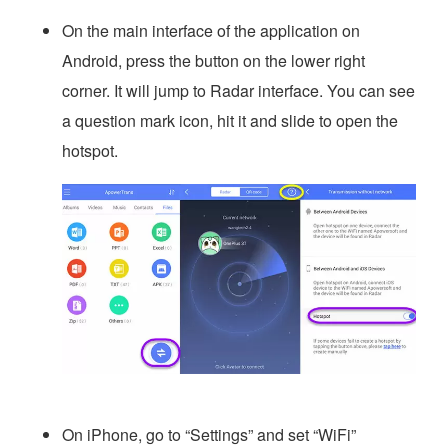
On the main interface of the application on
Android, press the button on the lower right
corner. It will jump to Radar interface. You can see
a question mark icon, hit it and slide to open the
hotspot.
On iPhone, go to “Settings” and set “WiFi”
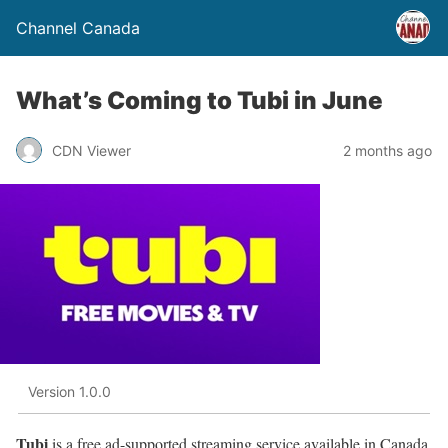
Channel Canada
What’s Coming to Tubi in June
CDN Viewer
2 months ago
Version 1.0.0
Tubi
is a free ad-supported streaming service available in Canada,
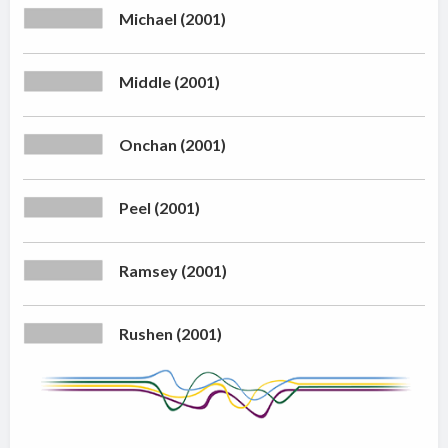
Michael (2001)
Middle (2001)
Onchan (2001)
Peel (2001)
Ramsey (2001)
Rushen (2001)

> **WHAT THE TASK ASKS**: Using the listing above, work out how many lines include the word "Canada", and report that number alone.

> **PROBLEM SOLUTION**: 2